It isn’t particularly surprising that timezone support is a pretty important component of web applications, as the web really is a global medium. If you are building an application that has to deal with times, such as sending out calendar reminders or even something as simple as displaying a timestamp correctly, you may need to be wary of the fact that different users live in different timezones. Sound easy? Then read on…
A quick background lesson: Obviously, not every part of the world is in daylight at the same time, when it is the middle of the day in Australia, it’s the middle of the night in the United States. To make sure midday means the same thing in Perth as it does in Atlanta, the world is broken up in to timezones revolving around Coordinated Universal Time (UTC) that runs through Greenwich, UK (which is why UTC is also called Greenwich Mean Time or GMT), ranging from -12 GMT to +14 GMT.
Since every timezone is defined in respect to this imaginary zone time, it would make sense to use that as a base in our timezone coding adventure. In Rails, you can tell ActiveRecord to save all dates as UTC by setting the following value in your /config/environment.rb:
config.time_zone = 'UTC'
The most obvious and simple way to calculate localtime, would be to add the offset to the current time in GMT – and if that is all you needed to do, I could conclude this article right now, but alas, it’s not always that easy because of daylight savings.

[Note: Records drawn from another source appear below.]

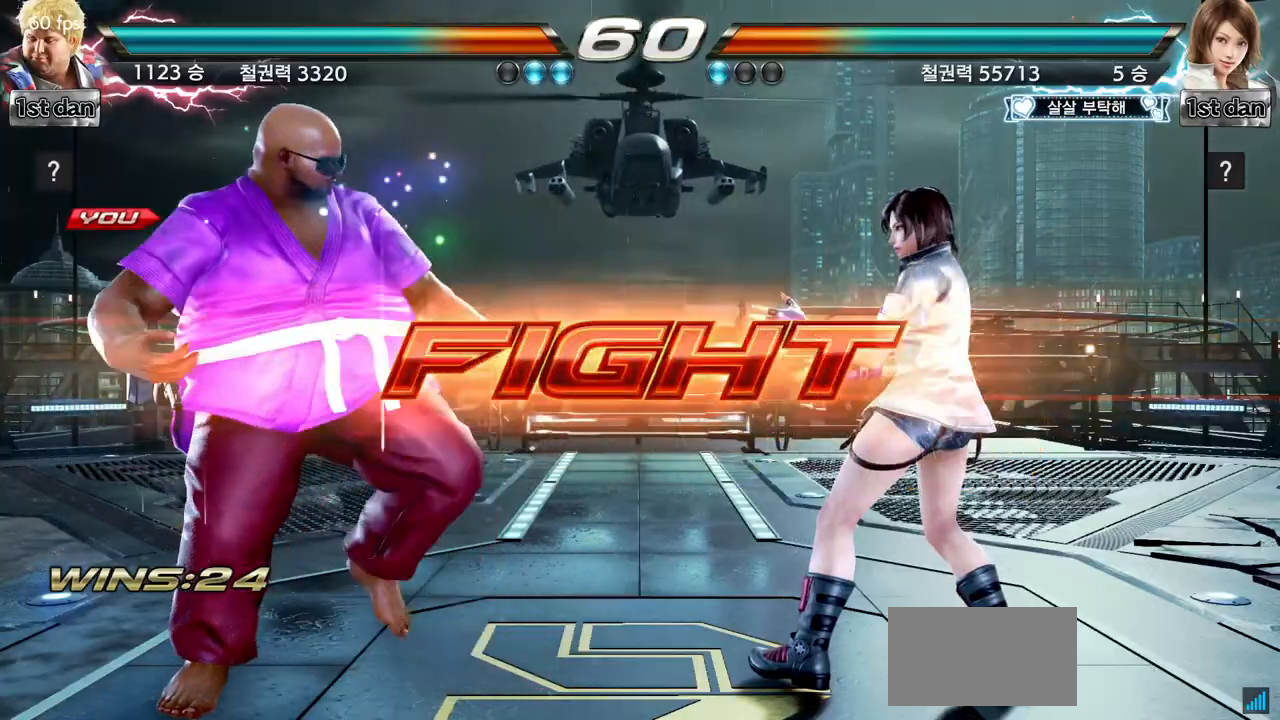
Gameplay with a controller (arcade stick); each line is a JSON object with the inputs held at the frame after it. "events" lists button and stick changes between this image and that frame as [ms after this image, input, new state], when the widget could be followed in between. Not read: L3 R3.
{"buttons": ["CIRCLE"], "left_stick": "center", "events": [[17, "left_stick", "up-right"], [50, "SQUARE", "down"], [50, "TRIANGLE", "down"], [100, "SQUARE", "up"], [117, "TRIANGLE", "up"], [184, "left_stick", "center"], [251, "CIRCLE", "down"]]}
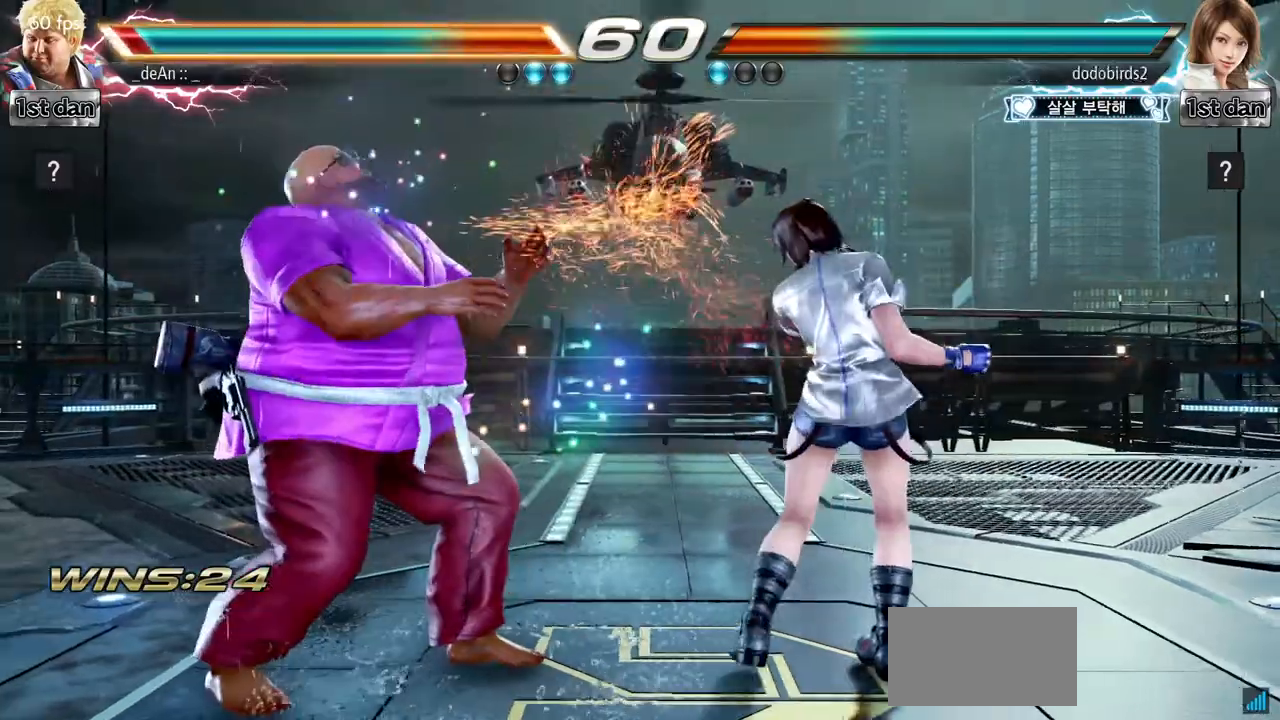
{"buttons": [], "left_stick": "left", "events": [[133, "CIRCLE", "up"], [250, "left_stick", "left"]]}
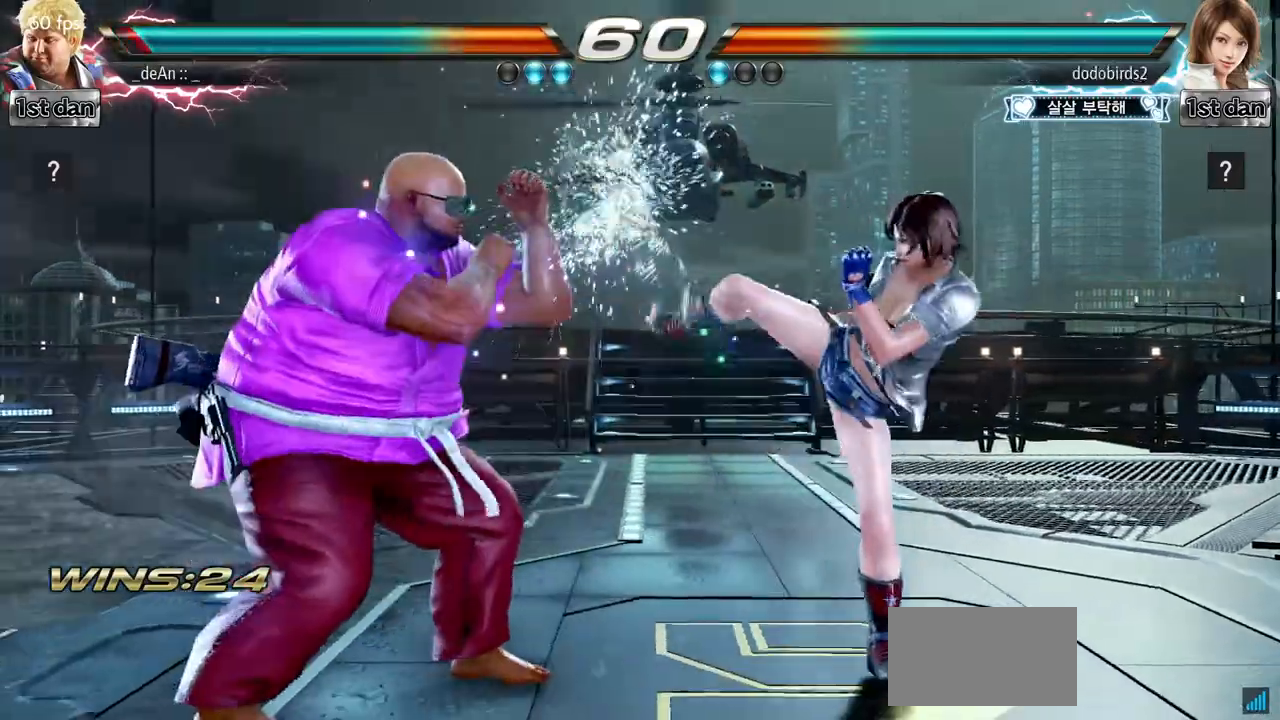
{"buttons": [], "left_stick": "left", "events": [[167, "TRIANGLE", "down"], [217, "TRIANGLE", "up"]]}
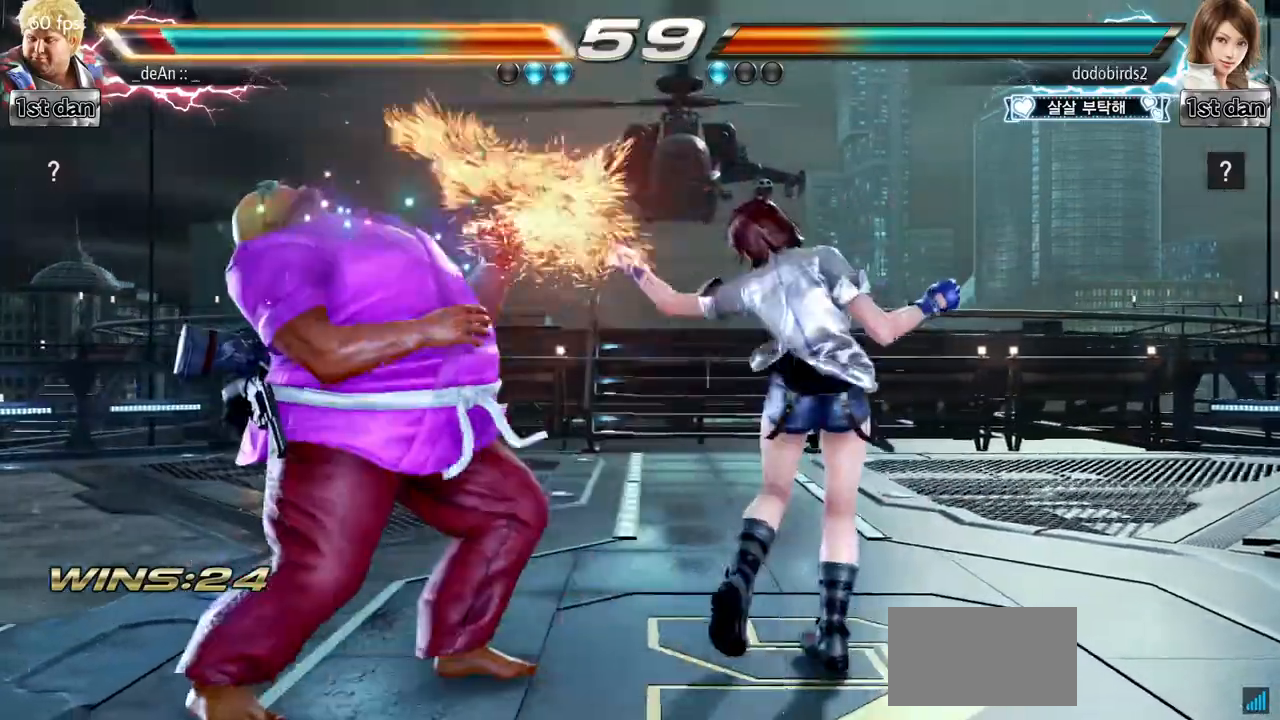
{"buttons": [], "left_stick": "center", "events": [[16, "left_stick", "center"], [117, "left_stick", "down"], [167, "CROSS", "down"], [267, "CROSS", "up"], [350, "left_stick", "center"]]}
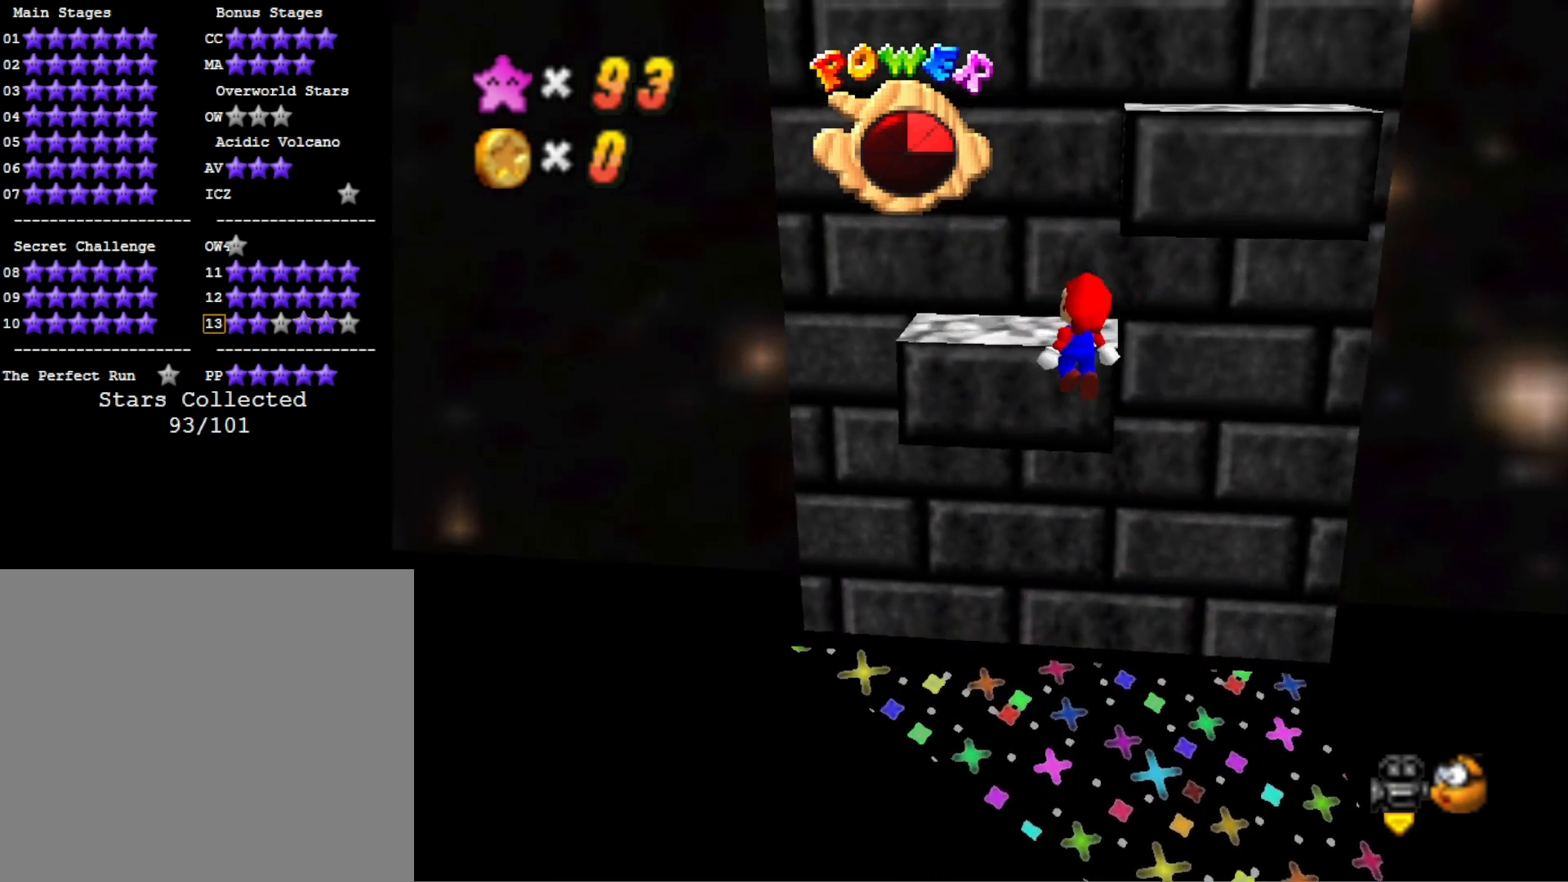
Gameplay with a controller (PlayStation layout); each line is a JSON object with the inputs held at the frame after it. "events" lists button and stick changes between this image and that frame as [ms after this image, input, new state], when the widget could be followed in between.
{"buttons": [], "left_stick": "up", "right_stick": "center", "events": [[67, "CROSS", "up"], [200, "CROSS", "down"], [200, "left_stick", "center"], [300, "CROSS", "up"], [400, "CROSS", "down"], [467, "CROSS", "up"], [467, "left_stick", "up"]]}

The theory behind daylight savings time (DST) is to shift the localtime forward an amount of time (usually an hour), making the sun seem to rise and set later, meaning you have more time to do stuff after work. Unfortunately, it just means you stay at work longer trying to work out all this timezone stuff. It wouldn’t be so bad if every country adopted DST on the same day, but the reality is that not all countries have it, each one adopts it at different times (in fact, it’s not uncommon for regions WITHIN a country to adopt it at different times), and not all countries advance it by a standard hour.
So what are we to do? Thankfully, there are a set of libraries called the zoneinfo database (or Olson database) that basically documents each and every DST transition for each country. The gem tzinfo is the Ruby version of this library, and before Rails 2.1, you would need to work with that library (maybe with the help of a plugin) to make timezones work, but now it is baked into Rails 2.1 and above.
The first step would be to store your users timezone information. The simplest way to do this is to store their timezone string against their user details, which I like to do using a grouped select tag:
<select name="user[timezone]" id="user_timezone"> <%= option_groups_from_collection_for_select TZInfo::Country.all.sort, "zones", "name", "identifier", "friendly_identifier", @user ? @user.timezone : nil %> </select>
Which will save entries like “Australia/Melbourne” or “America/Los Angeles”. Next, you just need to tell Rails what timezone each request is in, which is now extremely simple using the Time.zone= method. Call this method in a before_filter in application.rb and it will set the timezone for each request:
def timezone_manager Time.zone = current_user.timezone if current_user && current_user.timezone end
Nice and easy! Every time you user or print out a timezone, it will be in the users local zone.